● Demande:
Recopiez toutes les lignes ci-dessous en remplaçant « Casa de Cultură » par « Centrul Cultural », sans rien modifier d'autre. N'incluez pas les images dans votre réponse.

● Données fournies:
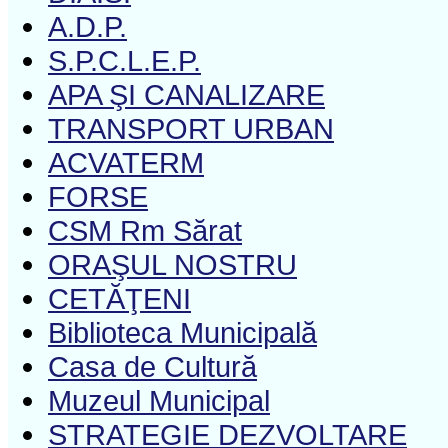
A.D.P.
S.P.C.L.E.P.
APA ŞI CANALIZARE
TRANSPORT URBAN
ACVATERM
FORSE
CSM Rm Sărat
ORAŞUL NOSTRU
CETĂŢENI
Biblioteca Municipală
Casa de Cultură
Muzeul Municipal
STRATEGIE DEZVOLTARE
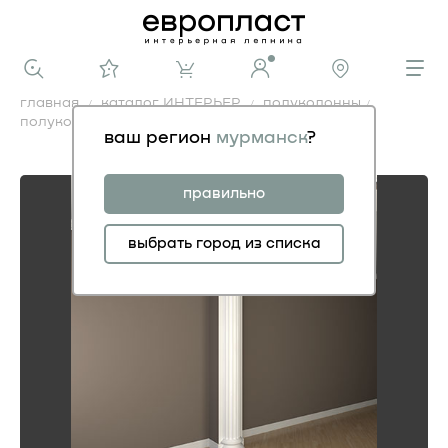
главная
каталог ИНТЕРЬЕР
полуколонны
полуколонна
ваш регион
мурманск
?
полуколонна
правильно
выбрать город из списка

● Réponse:
A.D.P.
S.P.C.L.E.P.
APA ŞI CANALIZARE
TRANSPORT URBAN
ACVATERM
FORSE
CSM Rm Sărat
ORAŞUL NOSTRU
CETĂŢENI
Biblioteca Municipală
Centrul Cultural
Muzeul Municipal
STRATEGIE DEZVOLTARE
главная
каталог ИНТЕРЬЕР
полуколонны
полуколонна
ваш регион
мурманск
?
полуколонна
правильно
выбрать город из списка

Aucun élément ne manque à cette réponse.